TRECHO SELECIONADO |
<<<<

Jesus está certo de que aquela mulher precisa de ajuda. A mulher busca a água (do poço) numa percepção diferente da dele. Ele precisa de água pra matar a sede física, e ela pra resolver seu problema interior (espiritual). Perceba que quando ele usa a expressão “água viva” ela reage fazendo apologia a possível força mística da água do poço. Numa paráfrase poderia ser assim: “O senhor quer dizer que tem água mais poderosa do que essa? O senhor sabe quem cavou esse poço e quem bebeu dessa água? Foi o pai Jacó, o patriarca da aliança”. Ao que Jesus replica: “Olha minha cara senhora, note que com todo esse poder místico, você continua com problema relacional. A verdade é que seu problema é outro e qualquer tentativa de busca nos termos místicos dessa água é apenas paliativa. Você já teve cinco tentativas frustradas e já está se envolvendo pela sexta vez e seu coração está indo de mal a pior”.
Igual aquela mulher nutrimos a mesma idéia de vincular a resposta aos nossos anseios mais profundos a um poder místico tangível. Esoterismo verificável no uso de sal grosso, velas, flores, altares, imagens, tapetes, óleo (de preferência com o rótulo de Israel), etc.
A mulher diz: “Tá bom, pois me dê dessa água e meu problema se resolve”. Veja que esse estágio nos lembra de como somos pobres em nossas percepções e como nossa ansiedade por solução nos torna frios diante de Deus. Queremos as mãos de Jesus, seus benefícios, mas ainda não percebemos que há uma busca mais nobre do que a possível força do braço de Deus – o seu coração relacional. Jesus se revela a mulher lhe mostrando o quanto quer se envolver em seus dilemas mal resolvidos. A situação pode sim encontrar resposta num encontro com Deus, mas a beleza está no processo de restauração que admite, inclusive não ter resposta concreta pra esses dilemas. O texto termina nada revelando sobre o desfecho de seu relacionamento, e nem precisa, pois, mais do que a resposta para um problema em qualquer segmento de nossa vida (conjugal, financeiro, etc.) o que nos incomoda é a ausência de quem nos sacia a sede da alma. Quando temos essa sede (que é confundida com questões físicas) somente Deus nos compreende e nos valoriza. Outra coisa, pessoa, objetos sagrados apenas nos são paliativos.

>>>>

LISTA DE TAREFAS |
1 > Segundo o trecho selecionado, para que Jesus precisa de água?
2 > Reproduza, sem alterações, a parte do trecho selecionado entre “Igual aquela mulher” e “de Israel), etc.”, incluindo ambas as expressões.

INFORMAÇÕES DE ORIGEM |
<<<<

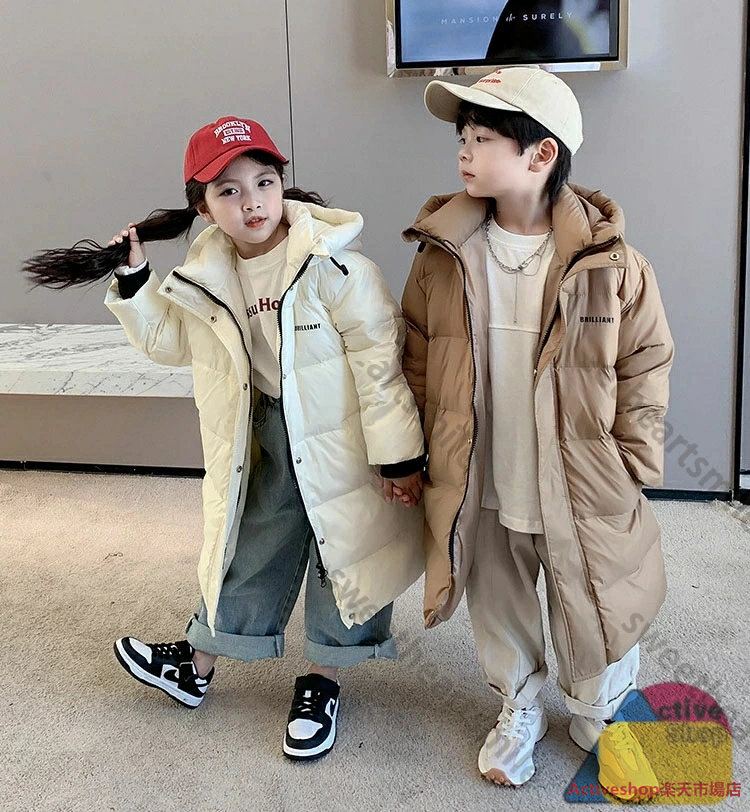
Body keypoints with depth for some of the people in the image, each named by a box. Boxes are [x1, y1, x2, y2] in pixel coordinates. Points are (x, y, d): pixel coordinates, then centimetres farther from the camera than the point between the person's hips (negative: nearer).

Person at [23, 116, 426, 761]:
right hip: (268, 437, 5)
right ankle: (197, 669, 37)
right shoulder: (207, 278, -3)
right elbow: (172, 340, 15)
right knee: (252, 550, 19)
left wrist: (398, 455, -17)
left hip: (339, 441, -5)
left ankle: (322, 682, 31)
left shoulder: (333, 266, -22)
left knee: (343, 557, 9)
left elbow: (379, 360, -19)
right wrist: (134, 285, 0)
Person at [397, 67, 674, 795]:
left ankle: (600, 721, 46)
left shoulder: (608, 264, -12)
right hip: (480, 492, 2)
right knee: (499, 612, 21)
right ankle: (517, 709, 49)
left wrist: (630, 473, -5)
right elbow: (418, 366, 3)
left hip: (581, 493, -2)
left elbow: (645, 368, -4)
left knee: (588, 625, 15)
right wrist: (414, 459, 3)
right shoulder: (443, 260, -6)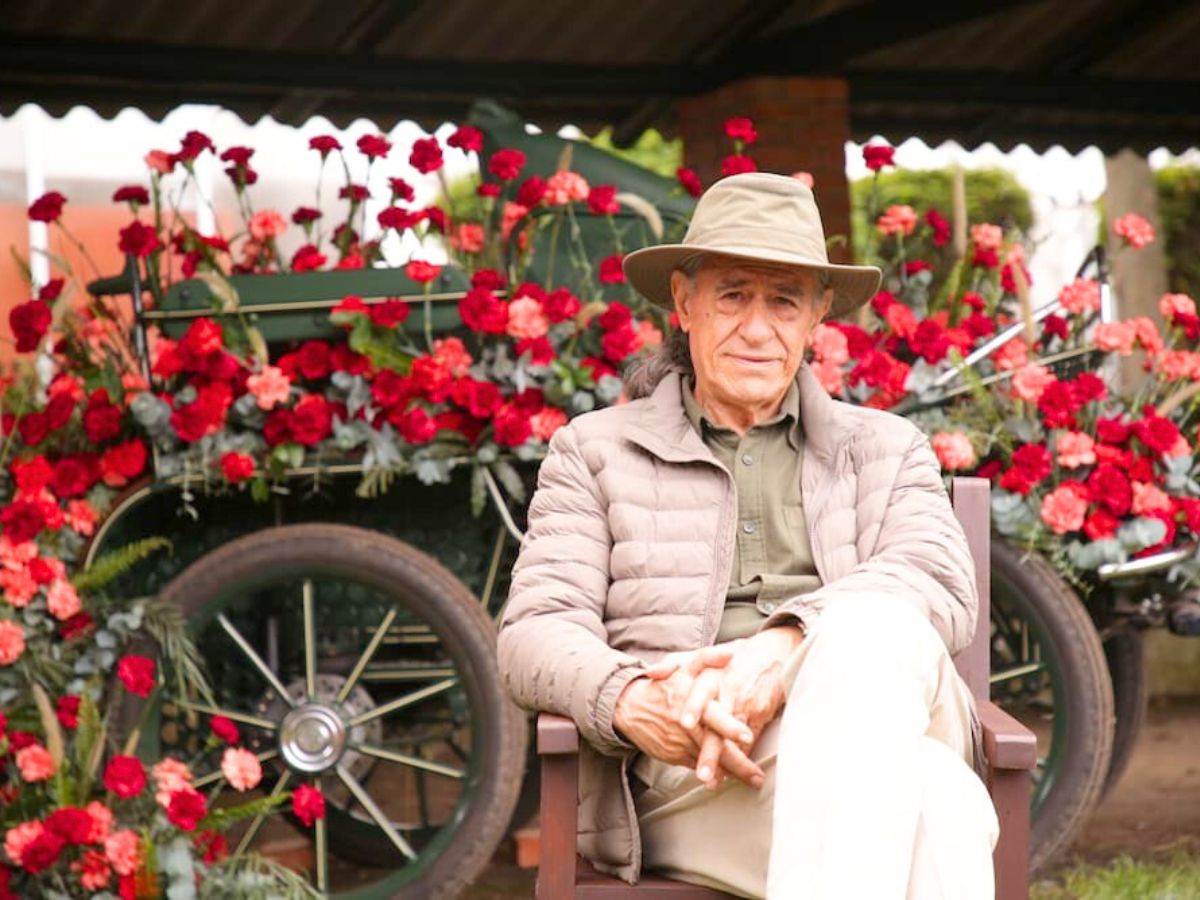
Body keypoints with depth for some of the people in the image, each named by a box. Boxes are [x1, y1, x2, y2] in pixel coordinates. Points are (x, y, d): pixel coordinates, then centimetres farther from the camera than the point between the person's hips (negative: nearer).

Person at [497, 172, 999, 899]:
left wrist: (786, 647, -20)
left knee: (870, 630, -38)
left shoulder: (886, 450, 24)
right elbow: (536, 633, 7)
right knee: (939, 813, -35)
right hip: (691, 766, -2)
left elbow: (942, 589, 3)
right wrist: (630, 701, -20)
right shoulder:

>>>>

RESPOSTAS ESCRITAS |
1 > Para matar a sede física.

2 >
Igual aquela mulher nutrimos a mesma idéia de vincular a resposta aos nossos anseios mais profundos a um poder místico tangível. Esoterismo verificável no uso de sal grosso, velas, flores, altares, imagens, tapetes, óleo (de preferência com o rótulo de Israel), etc.